- _EXCERPTED DATA_:
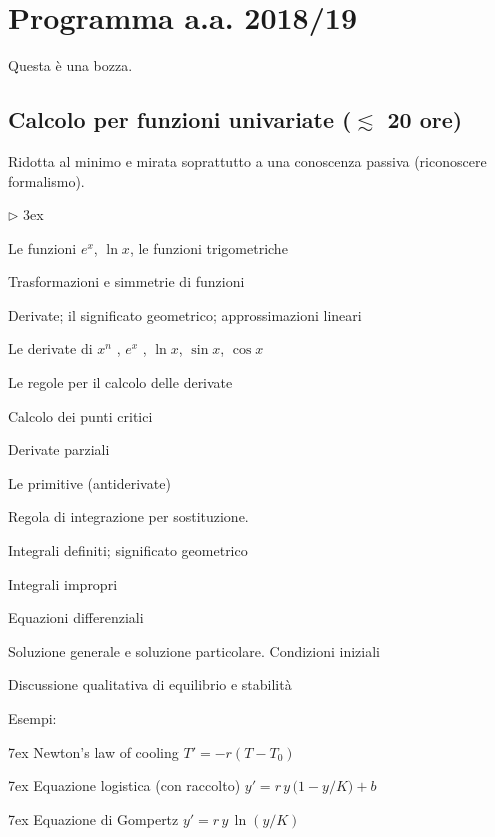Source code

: \documentclass[10pt]{article}
\newcommand{\mylabel}[1]{#1\hfill}
\renewenvironment{itemize}
  {\begin{list}{$\triangleright$}{%
   \baselineskip3ex
   \setlength{\parskip}{4mm}
   \setlength{\topsep}{.4\baselineskip}
   \setlength{\rightmargin}{0mm}
   \setlength{\listparindent}{0mm}
   \setlength{\itemindent}{0mm}
   \setlength{\labelwidth}{2ex}
   \setlength{\itemsep}{.4\baselineskip}
   \setlength{\parsep}{0mm}
   \setlength{\partopsep}{0mm}
   \setlength{\labelsep}{1ex}
   \setlength{\leftmargin}{\labelwidth+\labelsep}
   \let\makelabel\mylabel}}{%
   \end{list}\vspace*{-1.3mm}}
\begin{document}
\section{Programma a.a. 2018/19}

Questa è una bozza.


\subsection{Calcolo per funzioni univariate (\boldmath$\lesssim$ 20 ore)}

\colorbox{blue!10}{\begin{minipage}{\textwidth}
Ridotta al minimo e mirata soprattutto a una conoscenza passiva (riconoscere formalismo). 
\end{minipage}}



\begin{itemize}
\item Le funzioni $e^x$, $\ln x$, le funzioni trigometriche

\item Trasformazioni e simmetrie di funzioni

\item Derivate; il significato geometrico; approssimazioni lineari

      Le derivate di $x^n$ , $e^x$ , $\ln x$, $\sin x$, $\cos x$\hfill{}

      Le regole per il calcolo delle derivate\hfill{}
      
      Calcolo dei punti critici

      Derivate parziali\hfill{}
      
\item Le primitive (antiderivate)

Regola di integrazione per sostituzione.\hfill{}

Integrali definiti; significato geometrico

Integrali impropri

\item Equazioni differenziali \hfill{}

  Soluzione generale e soluzione particolare. Condizioni iniziali
  
  Discussione qualitativa di equilibrio e stabilità
  
  Esempi:\hfill{} 
  
  \noindent\kern7ex Newton's law of cooling $T' = -r(T-T_0)$
  
  \noindent\kern7ex Equazione logistica (con raccolto) $y' = r\, y\,\big(1- y/K\big) + b$
  
  \noindent\kern7ex Equazione di Gompertz $y' = r\, y\,\ln(y/K)$
\end{itemize}
\end{document}
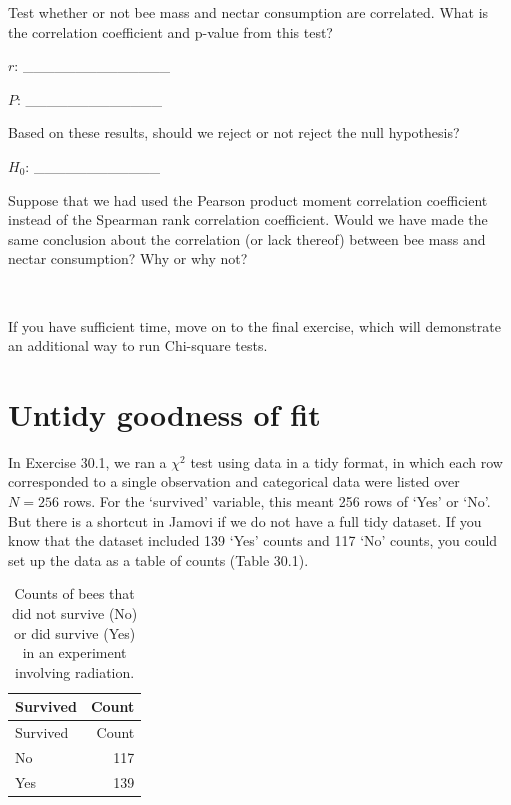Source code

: \documentclass[
]{scrbook}
\begin{document}
Test whether or not bee mass and nectar consumption are correlated.
What is the correlation coefficient and p-value from this test?

\(r\): \_\_\_\_\_\_\_\_\_\_\_\_\_\_

\(P\): \_\_\_\_\_\_\_\_\_\_\_\_\_

Based on these results, should we reject or not reject the null hypothesis?

\(H_{0}\): \_\_\_\_\_\_\_\_\_\_\_\_

Suppose that we had used the Pearson product moment correlation coefficient instead of the Spearman rank correlation coefficient.
Would we have made the same conclusion about the correlation (or lack thereof) between bee mass and nectar consumption?
Why or why not?

\begin{verbatim}


\end{verbatim}

If you have sufficient time, move on to the final exercise, which will demonstrate an additional way to run Chi-square tests.

\hypertarget{untidy-goodness-of-fit}{%
\section{Untidy goodness of fit}\label{untidy-goodness-of-fit}}

In Exercise 30.1, we ran a \(\chi^{2}\) test using data in a tidy format, in which each row corresponded to a single observation and categorical data were listed over \(N = 256\) rows.
For the `survived' variable, this meant 256 rows of `Yes' or `No'.
But there is a shortcut in Jamovi if we do not have a full tidy dataset.
If you know that the dataset included 139 `Yes' counts and 117 `No' counts, you could set up the data as a table of counts (Table 30.1).

\begin{longtable}[]{@{}lr@{}}
\caption{\label{tab:unnamed-chunk-157}Counts of bees that did not survive (No) or did survive (Yes) in an experiment involving radiation.}\tabularnewline
\toprule
Survived & Count \\
\midrule
\endfirsthead
\toprule
Survived & Count \\
\midrule
\endhead
No & 117 \\
Yes & 139 \\
\bottomrule
\end{longtable}
\end{document}
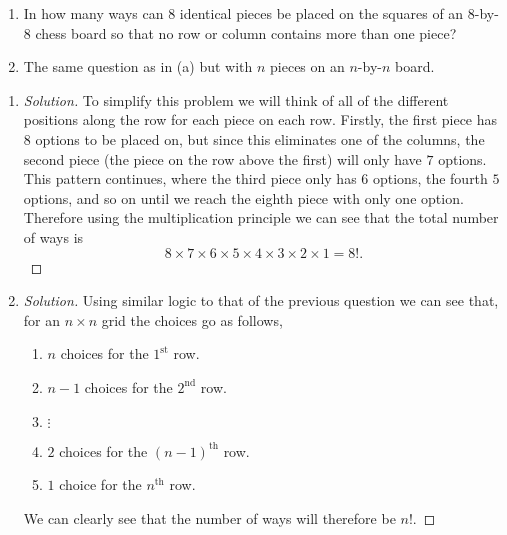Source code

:\documentclass[10pt, a4paper]{article}
\begin{document}
\newpage

\begin{problem}[Q12]\phantom{}
    \begin{enumerate}[label = (\alph*)]
        \item In how many ways can $8$ identical pieces be placed on the squares of an $8$-by-$8$ chess board so that no row or column contains more than one piece?
        \item The same question as in (a) but with $n$ pieces on an $n$-by-$n$ board.
    \end{enumerate}
    \begin{enumerate}[label = (\alph*)]
        \item 
        \begin{proof}[Solution]\renewcommand{\qedsymbol}{}
            To simplify this problem we will think of all of the different positions along the row for each piece on each row. Firstly, the first piece has $8$ options to be placed on, but since this eliminates one of the columns, the second piece (the piece on the row above the first) will only have $7$ options. This pattern continues, where the third piece only has $6$ options, the fourth $5$ options, and so on until we reach the eighth piece with only one option. Therefore using the multiplication principle we can see that the total number of ways is
            \[
            8 \times 7 \times 6 \times 5 \times 4 \times 3 \times 2 \times 1 = 8!.
            \]
        \end{proof}
        \item 
        \begin{proof}[Solution]\renewcommand{\qedsymbol}{}
            Using similar logic to that of the previous question we can see that, for an $n\times n$ grid the choices go as follows,
            \begin{enumerate}[label = {}]
                \item $n$ choices for the $1^{\text{st}}$ row.
                \item $n - 1$ choices for the $2^{\text{nd}}$ row.
                \item $\vdots$
                \item $2$ choices for the $(n - 1)^{\text{th}}$ row.
                \item $1$ choice for the $n^{\text{th}}$ row.
            \end{enumerate}
            We can clearly see that the number of ways will therefore be $n!$.
        \end{proof}
    \end{enumerate}
\end{problem}
\end{document}
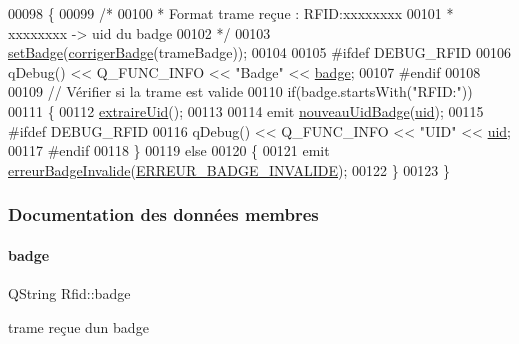 \begin{DoxyCode}
00098 \{
00099     \textcolor{comment}{/*}
00100 \textcolor{comment}{     * Format trame reçue : RFID:xxxxxxxx}
00101 \textcolor{comment}{     * xxxxxxxx -> uid du badge}
00102 \textcolor{comment}{     */}
00103     \hyperlink{class_rfid_a51021c0899dab1d5fb08e3dd6d93e425}{setBadge}(\hyperlink{class_rfid_afb99366646ac75b7e1d28302d38bf4f2}{corrigerBadge}(trameBadge));    
00104 
00105 \textcolor{preprocessor}{    #ifdef DEBUG\_RFID}
00106         qDebug() << Q\_FUNC\_INFO << \textcolor{stringliteral}{"Badge"} << \hyperlink{class_rfid_ac634cd26ffbe1c6da3967dc4af53b734}{badge};
00107 \textcolor{preprocessor}{    #endif}
00108 
00109     \textcolor{comment}{// Vérifier si la trame est valide}
00110     \textcolor{keywordflow}{if}(badge.startsWith(\textcolor{stringliteral}{"RFID:"}))
00111     \{
00112         \hyperlink{class_rfid_a884e849f175045d78587e1e09a87cb00}{extraireUid}();
00113 
00114         emit \hyperlink{class_rfid_a76990ba3147098e80ac6fc67af6439d1}{nouveauUidBadge}(\hyperlink{class_rfid_a157b71d282a7e067c65b431dbae6c6c8}{uid});
00115 \textcolor{preprocessor}{        #ifdef DEBUG\_RFID}
00116             qDebug() << Q\_FUNC\_INFO << \textcolor{stringliteral}{"UID"} << \hyperlink{class_rfid_a157b71d282a7e067c65b431dbae6c6c8}{uid};
00117 \textcolor{preprocessor}{        #endif}
00118     \}
00119     \textcolor{keywordflow}{else}
00120     \{
00121         emit \hyperlink{class_rfid_a896a20a2fbe2ac7d842456a1161717cb}{erreurBadgeInvalide}(\hyperlink{_rfid_8h_aad43c23a448ffc828e0b6014cfaf980a}{ERREUR\_BADGE\_INVALIDE});
00122     \}
00123 \}
\end{DoxyCode}


\subsubsection{Documentation des données membres}
\mbox{\label{class_rfid_ac634cd26ffbe1c6da3967dc4af53b734}} 
\paragraph{\texorpdfstring{badge}{badge}}
{\footnotesize\ttfamily Q\+String Rfid\+::badge\hspace{0.3cm}{\ttfamily [private]}}



trame reçue d\textquotesingle{}un badge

- _WORK ORDER_: Which lines of the data above contain "itemize"? Copy each one.

- _ANSWER FOR THIS EXERCISE_:
\renewenvironment{itemize}
\begin{itemize}
\end{itemize}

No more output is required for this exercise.